Without multipath TCP, you have to drop and restart each connection, which in some applications can cause hiccups, latency, or even complete loss of state.

Of course, all of this depends on server-side MPTCP support as well, which most systems don't ship with out of the box.

3 comments

Right. What I'm saying is that, by keeping alive both path, you need to use some traffic. Although when there's WiFi available, you are primarily using WiFi, there are traffic going through cellular network in order to keep the path alive.
would be really cool if slower / more expensive connections could ultimately be drained, and the whole data transfer just switches over to a single more faster connection.

edit-1: note that this is not the same as subflow 'deletion' that would happen if an access mechanism was not available at all.

edit-2: section-3.4 of the mptcp paper indicates that FIN has a more limited 'no more data on this subflow' semantics. so, in theory it should be possible to do just that. would be so much better to not go the ANDSF route at all ;)
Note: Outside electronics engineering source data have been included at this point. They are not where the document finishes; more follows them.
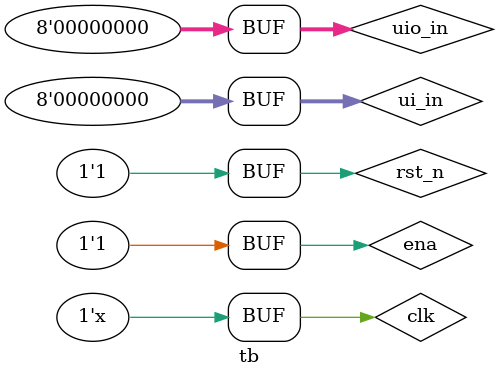
<source format=v>
`default_nettype none
`timescale 1ns / 1ps

/* This testbench instantiates your Weighted Majority Voter design
   and applies a simple input stimulus with reset sequence.
   It dumps waveform for viewing in gtkwave or similar.
*/
module tb ();

    // Dump the signals to a VCD file.
    initial begin
        $dumpfile("tb.vcd");
        $dumpvars(0, tb);
        #1;
    end

    reg clk;
    reg rst_n;
    reg ena;
    reg [7:0] ui_in;
    reg [7:0] uio_in;  // Must be reg to drive values
    wire [7:0] uo_out;
    wire [7:0] uio_out;
    wire [7:0] uio_oe;

`ifdef GL_TEST
    wire VPWR = 1'b1;
    wire VGND = 1'b0;
`endif

    // Instantiate your top-level module
    tt_um_weighted_majority dut (
`ifdef GL_TEST
        .VPWR(VPWR),
        .VGND(VGND),
`endif
        .clk(clk),
        .rst_n(rst_n),
        .ena(ena),
        .ui_in(ui_in),
        .uo_out(uo_out),
        .uio_in(uio_in),
        .uio_out(uio_out),
        .uio_oe(uio_oe)
    );

    // Assign constant zero to bidirectional inputs as not used
    // uio_in is reg here to allow driven values (could assign 0 constantly)
    initial uio_in = 8'd0;

    // Clock generation: 10 ns period (50 MHz)
    always #5 clk = ~clk;

    initial begin
        clk = 0;
        rst_n = 1;
        ena = 1;
        ui_in = 8'b00000000;

        #20 rst_n = 0;  // Assert reset (active low)
        #20 rst_n = 1;  // Release reset

        // Send '0' bits for 4 cycles
        repeat (4) begin
            ui_in[0] = 0;
            #10;
        end

        // Send '1' bits for 5 cycles
        repeat (5) begin
            ui_in[0] = 1;
            #10;
        end

        // Send '0' bits again for 6 cycles
        repeat (6) begin
            ui_in[0] = 0;
            #10;
        end

//        #100 $finish;
    end

    // Optional monitor for debugging:
    // initial begin
    //     $monitor("Time=%0t | ui_in[0]=%b | uo_out[0]=%b", $time, ui_in[0], uo_out[0]);
    // end

endmodule

</source>
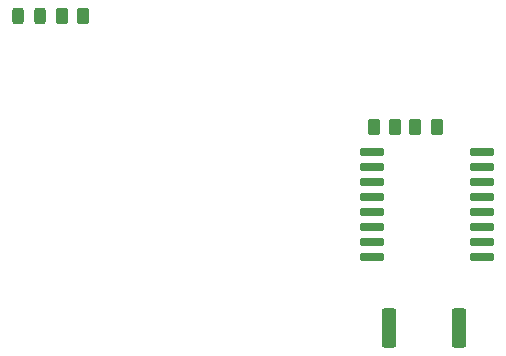
<source format=gbr>
%TF.GenerationSoftware,KiCad,Pcbnew,7.0.7*%
%TF.CreationDate,2023-09-13T14:26:25-04:00*%
%TF.ProjectId,Alim12,416c696d-3132-42e6-9b69-6361645f7063,rev?*%
%TF.SameCoordinates,Original*%
%TF.FileFunction,Paste,Top*%
%TF.FilePolarity,Positive*%
%FSLAX46Y46*%
G04 Gerber Fmt 4.6, Leading zero omitted, Abs format (unit mm)*
G04 Created by KiCad (PCBNEW 7.0.7) date 2023-09-13 14:26:25*
%MOMM*%
%LPD*%
G01*
G04 APERTURE LIST*
G04 Aperture macros list*
%AMRoundRect*
0 Rectangle with rounded corners*
0 $1 Rounding radius*
0 $2 $3 $4 $5 $6 $7 $8 $9 X,Y pos of 4 corners*
0 Add a 4 corners polygon primitive as box body*
4,1,4,$2,$3,$4,$5,$6,$7,$8,$9,$2,$3,0*
0 Add four circle primitives for the rounded corners*
1,1,$1+$1,$2,$3*
1,1,$1+$1,$4,$5*
1,1,$1+$1,$6,$7*
1,1,$1+$1,$8,$9*
0 Add four rect primitives between the rounded corners*
20,1,$1+$1,$2,$3,$4,$5,0*
20,1,$1+$1,$4,$5,$6,$7,0*
20,1,$1+$1,$6,$7,$8,$9,0*
20,1,$1+$1,$8,$9,$2,$3,0*%
G04 Aperture macros list end*
%ADD10RoundRect,0.250000X0.262500X0.450000X-0.262500X0.450000X-0.262500X-0.450000X0.262500X-0.450000X0*%
%ADD11RoundRect,0.250000X0.362500X1.425000X-0.362500X1.425000X-0.362500X-1.425000X0.362500X-1.425000X0*%
%ADD12RoundRect,0.243750X-0.243750X-0.456250X0.243750X-0.456250X0.243750X0.456250X-0.243750X0.456250X0*%
%ADD13RoundRect,0.250000X-0.262500X-0.450000X0.262500X-0.450000X0.262500X0.450000X-0.262500X0.450000X0*%
%ADD14RoundRect,0.030000X-0.970000X-0.270000X0.970000X-0.270000X0.970000X0.270000X-0.970000X0.270000X0*%
G04 APERTURE END LIST*
D10*
%TO.C,R3*%
X143672500Y-103070000D03*
X141847500Y-103070000D03*
%TD*%
D11*
%TO.C,R1*%
X149060000Y-120040000D03*
X143135000Y-120040000D03*
%TD*%
D10*
%TO.C,R5*%
X117260000Y-93660000D03*
X115435000Y-93660000D03*
%TD*%
D12*
%TO.C,D2*%
X111715000Y-93660000D03*
X113590000Y-93660000D03*
%TD*%
D13*
%TO.C,R2*%
X145345000Y-103070000D03*
X147170000Y-103070000D03*
%TD*%
D14*
%TO.C,U1*%
X141720000Y-105180000D03*
X141720000Y-106450000D03*
X141720000Y-107720000D03*
X141720000Y-108990000D03*
X141720000Y-110260000D03*
X141720000Y-111530000D03*
X141720000Y-112800000D03*
X141720000Y-114070000D03*
X151020000Y-114070000D03*
X151020000Y-112800000D03*
X151020000Y-111530000D03*
X151020000Y-110260000D03*
X151020000Y-108990000D03*
X151020000Y-107720000D03*
X151020000Y-106450000D03*
X151020000Y-105180000D03*
%TD*%
M02*

</source>
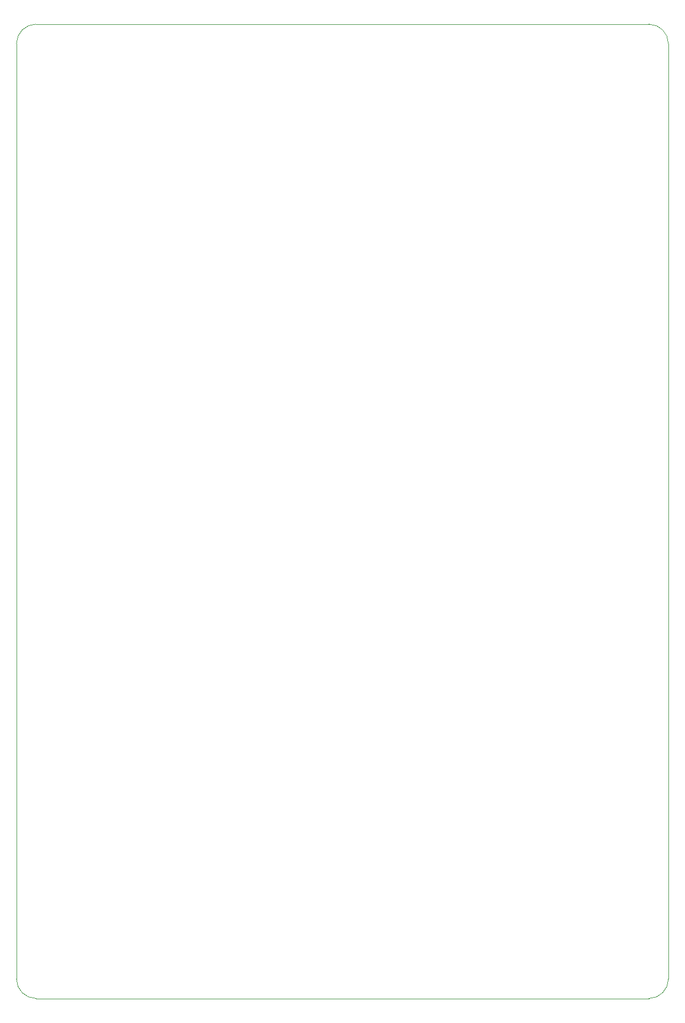
<source format=gbr>
%TF.GenerationSoftware,KiCad,Pcbnew,8.0.5-8.0.5-0~ubuntu22.04.1*%
%TF.CreationDate,2024-09-18T21:08:12+02:00*%
%TF.ProjectId,ohsim_launchpad,6f687369-6d5f-46c6-9175-6e6368706164,rev?*%
%TF.SameCoordinates,Original*%
%TF.FileFunction,Profile,NP*%
%FSLAX46Y46*%
G04 Gerber Fmt 4.6, Leading zero omitted, Abs format (unit mm)*
G04 Created by KiCad (PCBNEW 8.0.5-8.0.5-0~ubuntu22.04.1) date 2024-09-18 21:08:12*
%MOMM*%
%LPD*%
G01*
G04 APERTURE LIST*
%TA.AperFunction,Profile*%
%ADD10C,0.050000*%
%TD*%
G04 APERTURE END LIST*
D10*
X275000000Y-206500000D02*
G75*
G02*
X272000000Y-209500000I-3000000J0D01*
G01*
X272000000Y-60000000D02*
G75*
G02*
X275000000Y-63000000I0J-3000000D01*
G01*
X175000000Y-63000000D02*
X175000000Y-206500000D01*
X272000000Y-60000000D02*
X178000000Y-60000000D01*
X178000000Y-209500000D02*
X272000000Y-209500000D01*
X275000000Y-206500000D02*
X275000000Y-63000000D01*
X175000000Y-63000000D02*
G75*
G02*
X178000000Y-60000000I3000000J0D01*
G01*
X178000000Y-209500000D02*
G75*
G02*
X175000000Y-206500000I0J3000000D01*
G01*
M02*

</source>
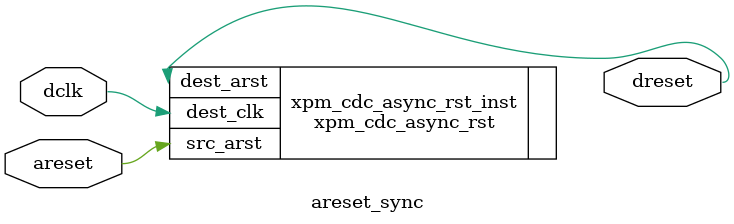
<source format=sv>
`default_nettype none

module areset_sync(
	input wire areset,
	input wire dclk,
	output wire dreset
);



// XPM_CDC instantiation template for Asynchronous Reset Synchronizer configurations
// Refer to the targeted device family architecture libraries guide for XPM_CDC documentation
// =======================================================================================================================

// Parameter usage table, organized as follows:
// +---------------------------------------------------------------------------------------------------------------------+
// | Parameter name       | Data type          | Restrictions, if applicable                                             |
// |---------------------------------------------------------------------------------------------------------------------|
// | Description                                                                                                         |
// +---------------------------------------------------------------------------------------------------------------------+
// +---------------------------------------------------------------------------------------------------------------------+
// | DEST_SYNC_FF         | Integer            | Range: 2 - 10. Default value = 4.                                       |
// |---------------------------------------------------------------------------------------------------------------------|
// | Number of register stages used to synchronize signal in the destination clock domain.                               |
// | This parameter also determines the minimum width of the asserted reset signal.                                      |
// +---------------------------------------------------------------------------------------------------------------------+
// | INIT_SYNC_FF         | Integer            | Allowed values: 0, 1. Default value = 0.                                |
// |---------------------------------------------------------------------------------------------------------------------|
// | 0- Disable behavioral simulation initialization value(s) on synchronization registers.                              |
// | 1- Enable behavioral simulation initialization value(s) on synchronization registers.                               |
// +---------------------------------------------------------------------------------------------------------------------+
// | RST_ACTIVE_HIGH      | Integer            | Allowed values: 0, 1. Default value = 0.                                |
// |---------------------------------------------------------------------------------------------------------------------|
// | Defines the polarity of the asynchronous reset signal.                                                              |
// |                                                                                                                     |
// |   0- Active low asynchronous reset signal                                                                           |
// |   1- Active high asynchronous reset signal                                                                          |
// +---------------------------------------------------------------------------------------------------------------------+

// Port usage table, organized as follows:
// +---------------------------------------------------------------------------------------------------------------------+
// | Port name      | Direction | Size, in bits                         | Domain  | Sense       | Handling if unused     |
// |---------------------------------------------------------------------------------------------------------------------|
// | Description                                                                                                         |
// +---------------------------------------------------------------------------------------------------------------------+
// +---------------------------------------------------------------------------------------------------------------------+
// | dest_arst      | Output    | 1                                     | dest_clk| NA          | Required               |
// |---------------------------------------------------------------------------------------------------------------------|
// | src_arst asynchronous reset signal synchronized to destination clock domain. This output is registered.             |
// | NOTE: Signal asserts asynchronously but deasserts synchronously to dest_clk. Width of the reset signal is at least  |
// | (DEST_SYNC_FF*dest_clk) period.                                                                                     |
// +---------------------------------------------------------------------------------------------------------------------+
// | dest_clk       | Input     | 1                                     | NA      | Rising edge | Required               |
// |---------------------------------------------------------------------------------------------------------------------|
// | Destination clock.                                                                                                  |
// +---------------------------------------------------------------------------------------------------------------------+
// | src_arst       | Input     | 1                                     | NA      | NA          | Required               |
// |---------------------------------------------------------------------------------------------------------------------|
// | Source asynchronous reset signal.                                                                                   |
// +---------------------------------------------------------------------------------------------------------------------+


// xpm_cdc_async_rst : In order to incorporate this function into the design,
//      Verilog      : the following instance declaration needs to be placed
//     instance      : in the body of the design code.  The instance name
//    declaration    : (xpm_cdc_async_rst_inst) and/or the port declarations within the
//       code        : parenthesis may be changed to properly reference and
//                   : connect this function to the design.  All inputs
//                   : and outputs must be connected.

//  Please reference the appropriate libraries guide for additional information on the XPM modules.

//  <-----Cut code below this line---->

   // xpm_cdc_async_rst: Asynchronous Reset Synchronizer
   // Xilinx Parameterized Macro, version 2019.1

   xpm_cdc_async_rst #(
      .DEST_SYNC_FF(2),    // DECIMAL; range: 2-10
      .INIT_SYNC_FF(0),    // DECIMAL; 0=disable simulation init values, 1=enable simulation init values
      .RST_ACTIVE_HIGH(1)  // DECIMAL; 0=active low reset, 1=active high reset
   )
   xpm_cdc_async_rst_inst (
      .dest_arst(dreset), // 1-bit output: src_arst asynchronous reset signal synchronized to destination
                             // clock domain. This output is registered. NOTE: Signal asserts asynchronously
                             // but deasserts synchronously to dest_clk. Width of the reset signal is at least
                             // (DEST_SYNC_FF*dest_clk) period.

      .dest_clk(dclk),   // 1-bit input: Destination clock.
      .src_arst(areset)    // 1-bit input: Source asynchronous reset signal.
   );

   // End of xpm_cdc_async_rst_inst instantiation


endmodule

`default_nettype wire

</source>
Hey! I didn't go into that deep! So if FIN is used in a subflow, does it terminate that path? Is it possible to wake this path up again?
the shorter answer first: i don't think there is any possibility of resurrecting a subflow once it is gone.

longer one: with mptcp, there needs to be some way to distinguish connection-teardown vs subflow-teardown. with, RST the subflow is terminated. FIN is more subtle (since it occupies the sequence space in normal tcp) however. FIN is handled via an explicit DATA-FIN within TCP option to indicate the end of data-sequence-space (which maps subflow sequence numbers to data sequence numbers in TCP options). gracefully terminating a connection, thus involves sending DATA-FIN on all subflows together with a FIN.

> to the faster, cheaper, more reliable WiFi

This is far from universally true and a wonderful illustration of why multipath is great: I frequently see wifi where the back link is down or behind a payment gateway, requiring me to turn off wifi to get a reliable connection. This is sadly common at conferences where the venue skimped on AP placement and left entire rooms at max range or with inadequate backhaul.

The true beauty of MPTCP is that you don't need to make assumptions and hope — instead we can let the kernel sort things out based on the current environment.

Cellular mobile units are likely to have a short dwell time on any particular WiFi if they are in a moving vehicle. Can the underlying connections be initialized quickly enough for this case?